INSTRUCTIONS TO FOLLOW –
From first line to last, transcribe the listing exactly and skip any image.

*** MATERIAL SUPPLIED ***

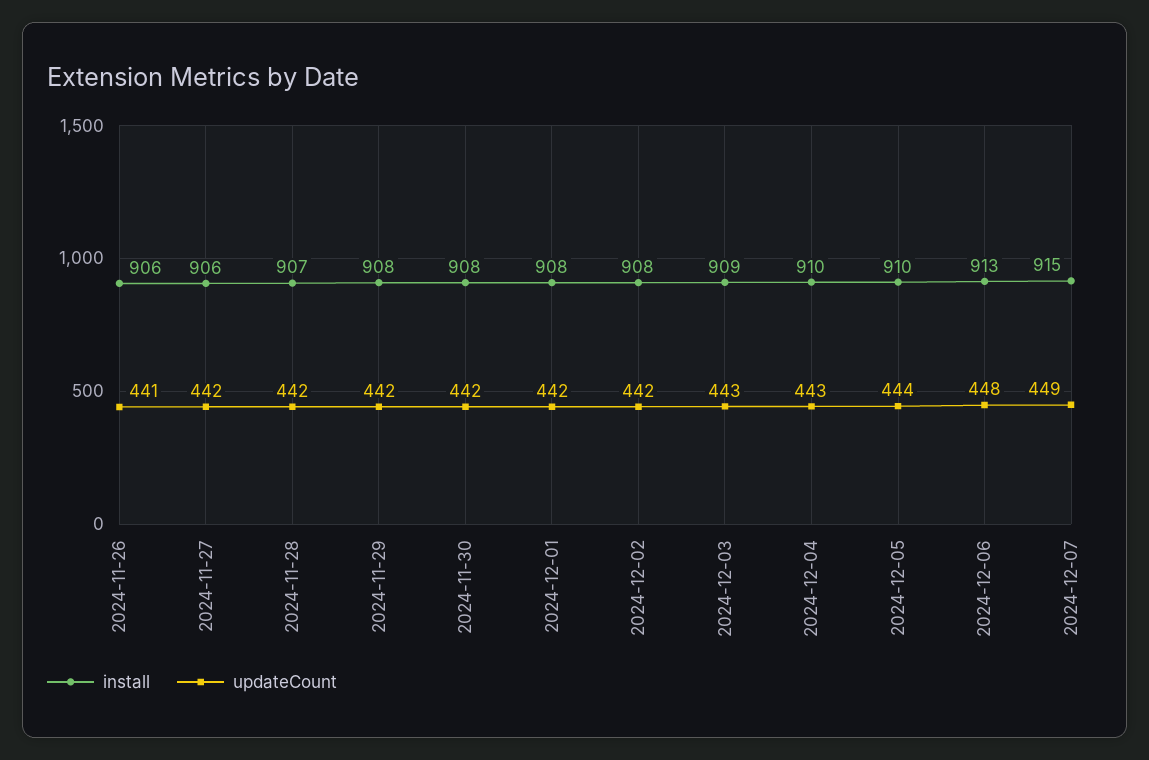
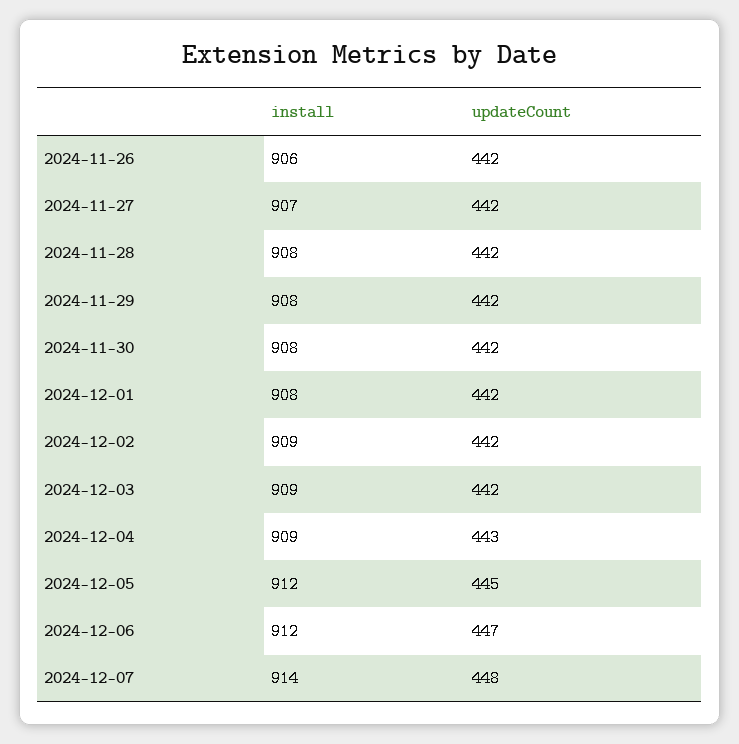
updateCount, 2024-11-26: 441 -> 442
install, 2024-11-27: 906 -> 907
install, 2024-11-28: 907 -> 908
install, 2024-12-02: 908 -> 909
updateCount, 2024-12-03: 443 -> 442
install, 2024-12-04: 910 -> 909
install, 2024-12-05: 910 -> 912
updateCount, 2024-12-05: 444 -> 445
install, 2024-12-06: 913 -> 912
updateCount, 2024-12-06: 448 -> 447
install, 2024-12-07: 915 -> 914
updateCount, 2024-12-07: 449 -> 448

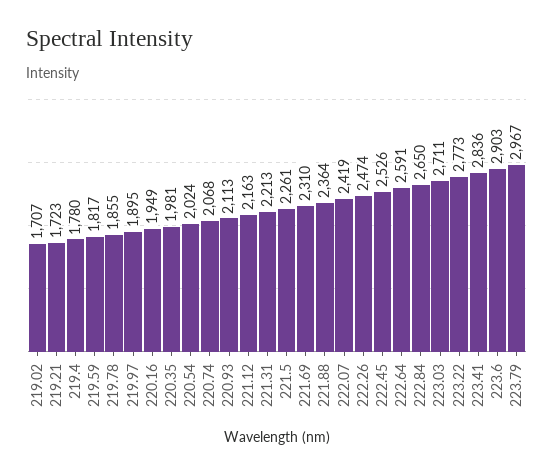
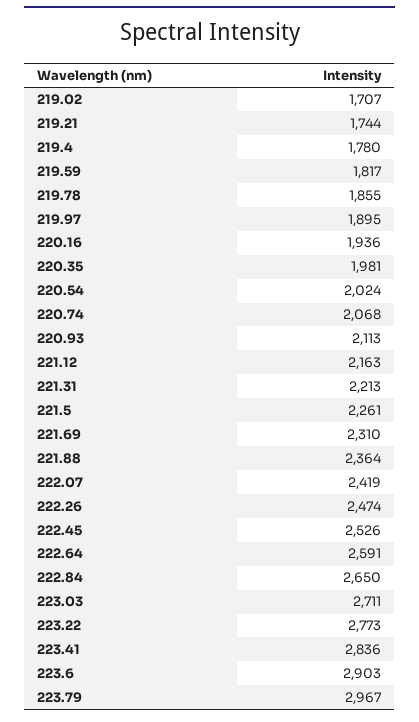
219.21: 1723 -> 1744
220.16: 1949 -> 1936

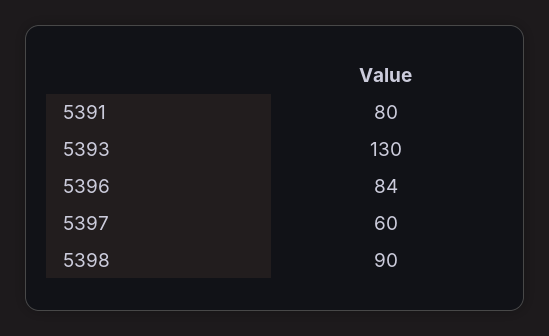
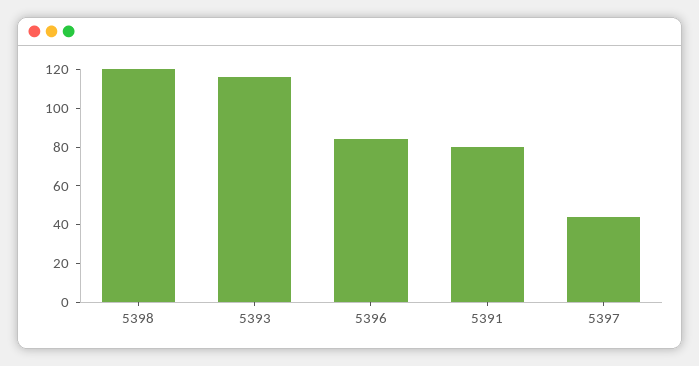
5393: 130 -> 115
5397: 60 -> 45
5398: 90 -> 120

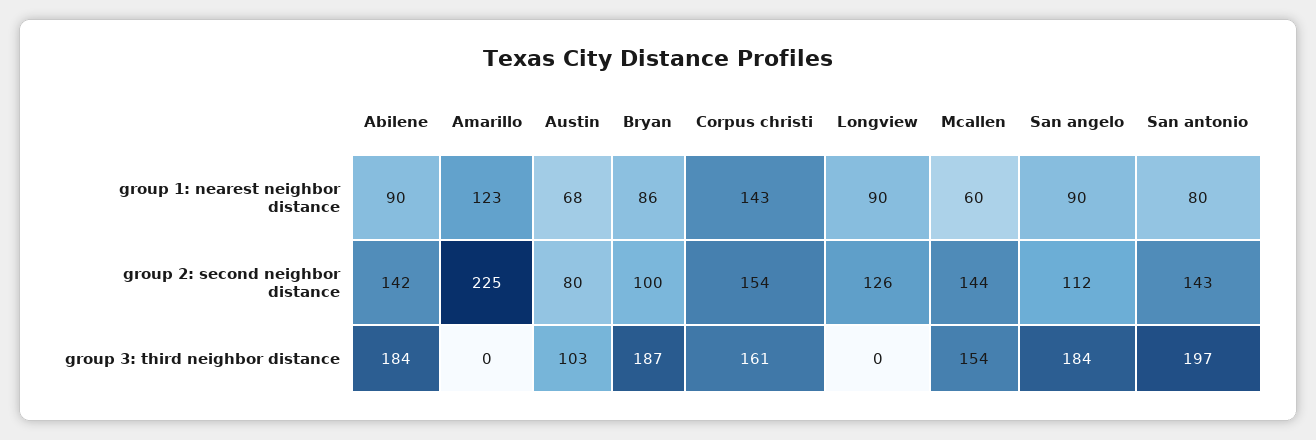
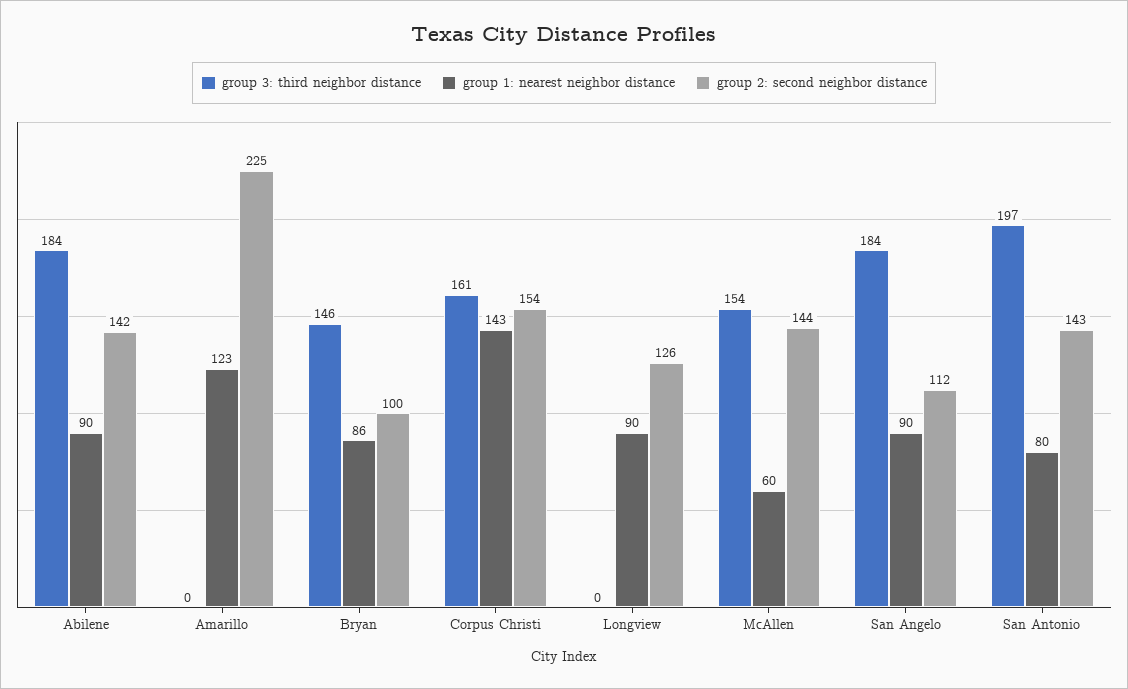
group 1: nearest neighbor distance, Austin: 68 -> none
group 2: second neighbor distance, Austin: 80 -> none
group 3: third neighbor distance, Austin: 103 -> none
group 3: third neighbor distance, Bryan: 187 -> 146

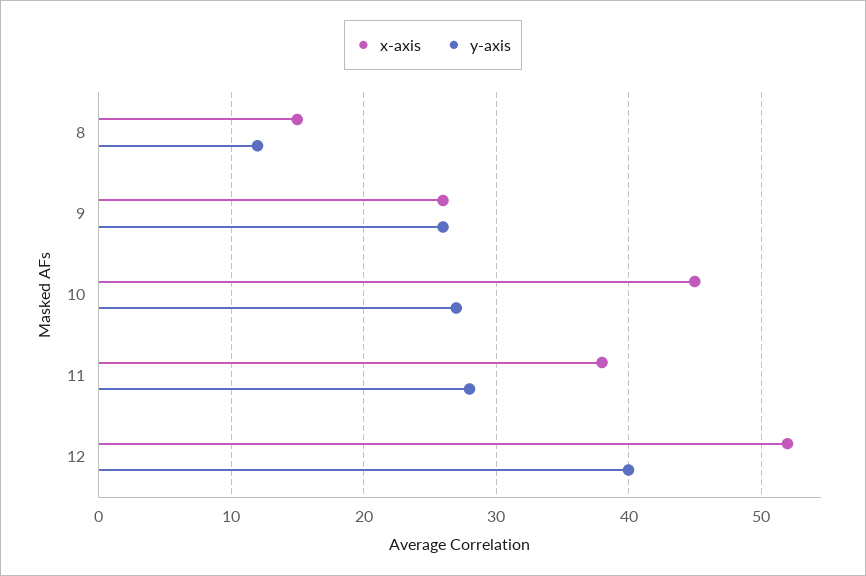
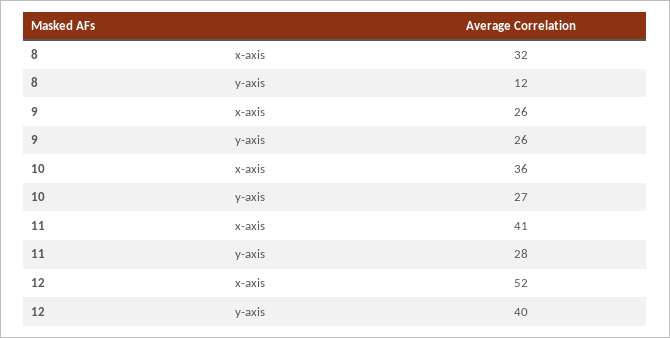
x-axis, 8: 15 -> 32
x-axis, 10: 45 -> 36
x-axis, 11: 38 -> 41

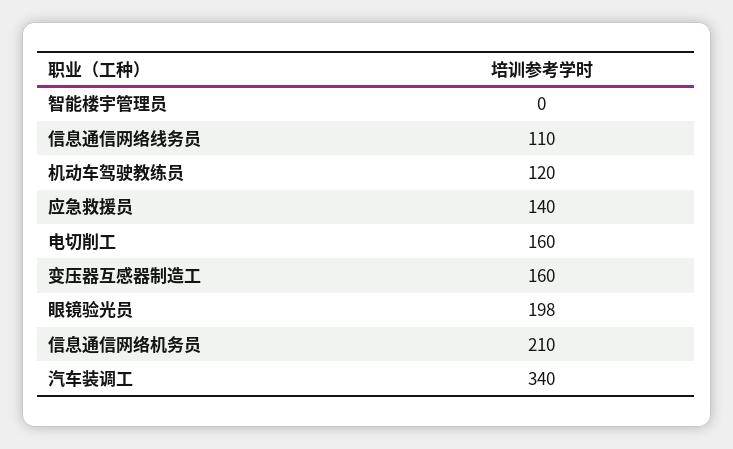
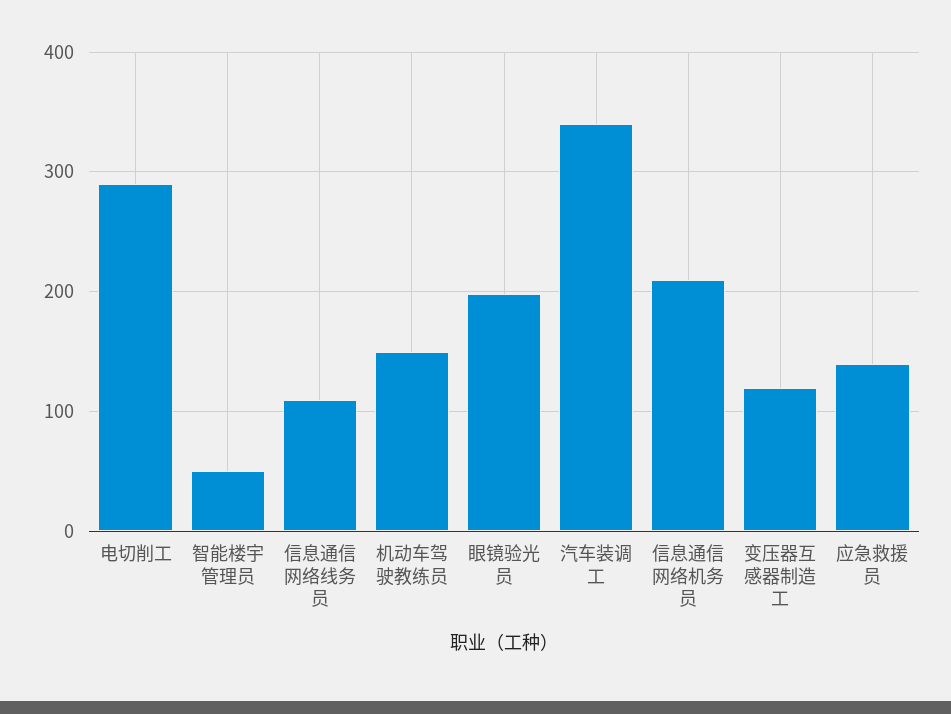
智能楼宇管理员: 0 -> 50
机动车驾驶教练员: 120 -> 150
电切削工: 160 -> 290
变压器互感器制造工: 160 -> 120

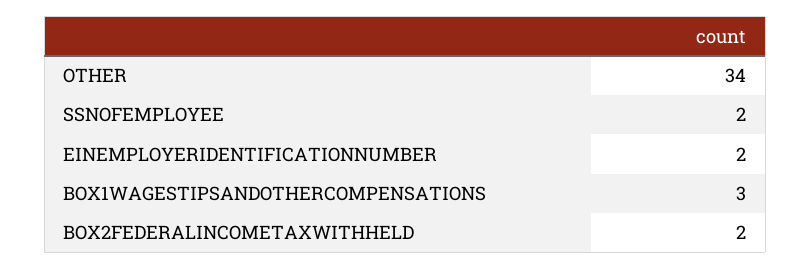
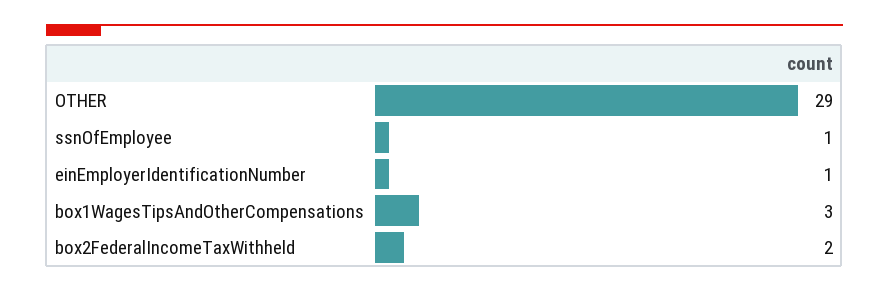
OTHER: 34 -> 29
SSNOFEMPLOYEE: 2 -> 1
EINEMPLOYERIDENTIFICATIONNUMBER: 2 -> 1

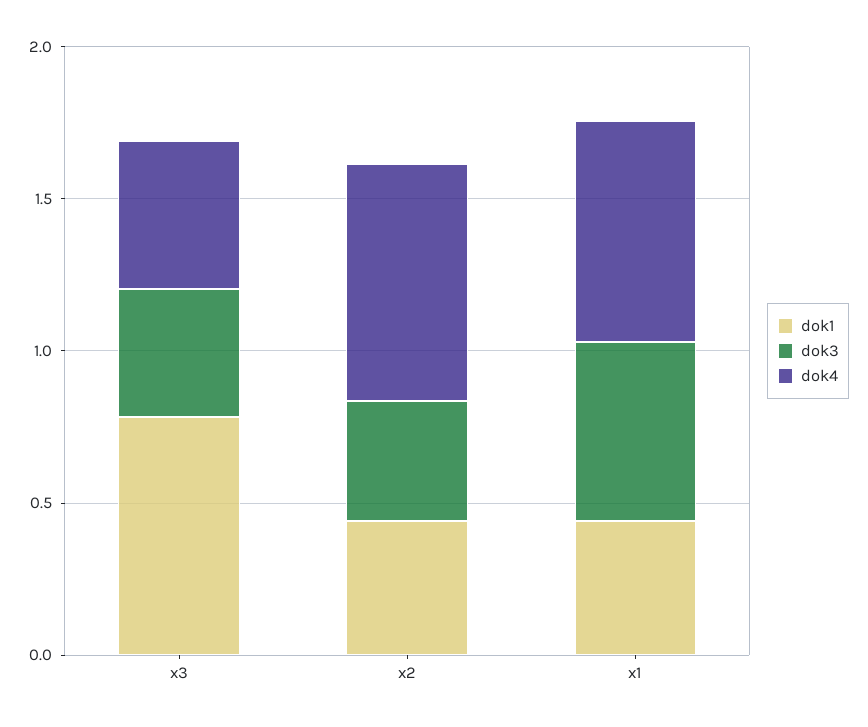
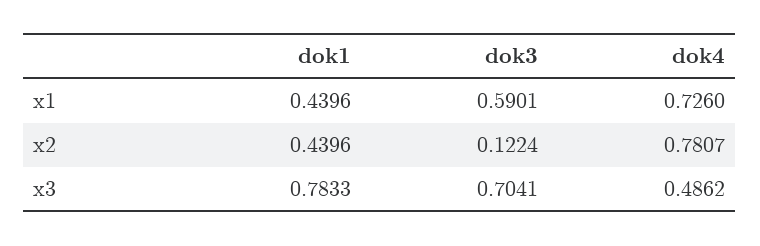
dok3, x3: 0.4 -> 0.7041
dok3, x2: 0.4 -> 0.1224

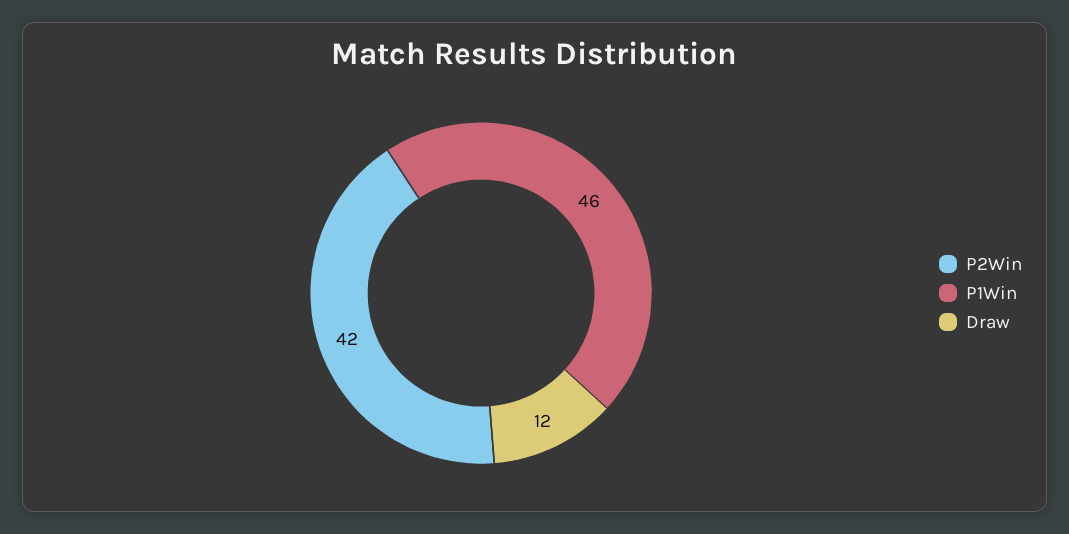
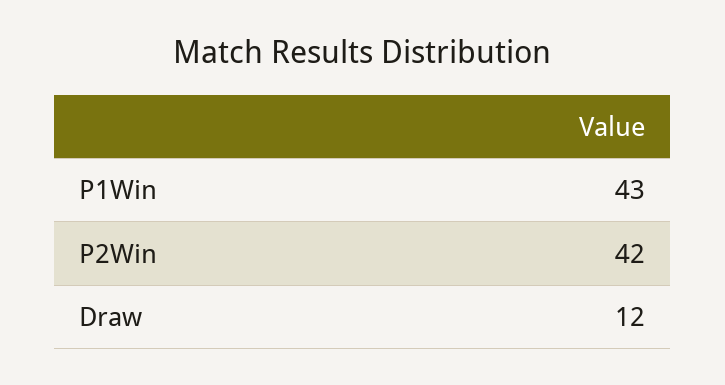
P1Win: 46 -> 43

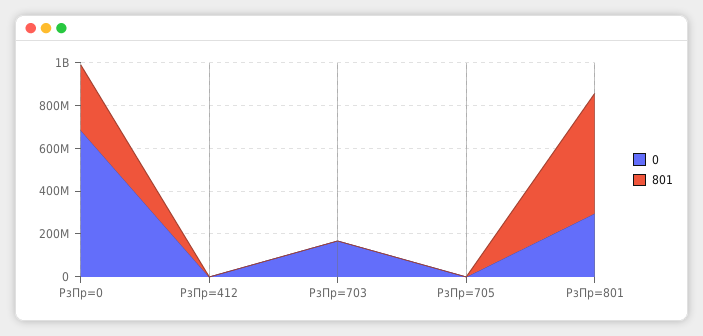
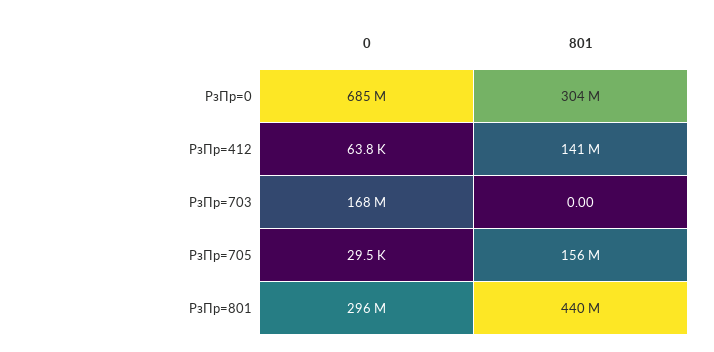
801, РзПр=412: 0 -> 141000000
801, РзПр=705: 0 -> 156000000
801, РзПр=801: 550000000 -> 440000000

*** End of MATERIAL SUPPLIED ***

EXERCISE OUTPUT –
updateCount, 2024-11-26: 441 -> 442
install, 2024-11-27: 906 -> 907
install, 2024-11-28: 907 -> 908
install, 2024-12-02: 908 -> 909
updateCount, 2024-12-03: 443 -> 442
install, 2024-12-04: 910 -> 909
install, 2024-12-05: 910 -> 912
updateCount, 2024-12-05: 444 -> 445
install, 2024-12-06: 913 -> 912
updateCount, 2024-12-06: 448 -> 447
install, 2024-12-07: 915 -> 914
updateCount, 2024-12-07: 449 -> 448

219.21: 1723 -> 1744
220.16: 1949 -> 1936

5393: 130 -> 115
5397: 60 -> 45
5398: 90 -> 120

group 1: nearest neighbor distance, Austin: 68 -> none
group 2: second neighbor distance, Austin: 80 -> none
group 3: third neighbor distance, Austin: 103 -> none
group 3: third neighbor distance, Bryan: 187 -> 146

x-axis, 8: 15 -> 32
x-axis, 10: 45 -> 36
x-axis, 11: 38 -> 41

智能楼宇管理员: 0 -> 50
机动车驾驶教练员: 120 -> 150
电切削工: 160 -> 290
变压器互感器制造工: 160 -> 120

OTHER: 34 -> 29
SSNOFEMPLOYEE: 2 -> 1
EINEMPLOYERIDENTIFICATIONNUMBER: 2 -> 1

dok3, x3: 0.4 -> 0.7041
dok3, x2: 0.4 -> 0.1224

P1Win: 46 -> 43

801, РзПр=412: 0 -> 141000000
801, РзПр=705: 0 -> 156000000
801, РзПр=801: 550000000 -> 440000000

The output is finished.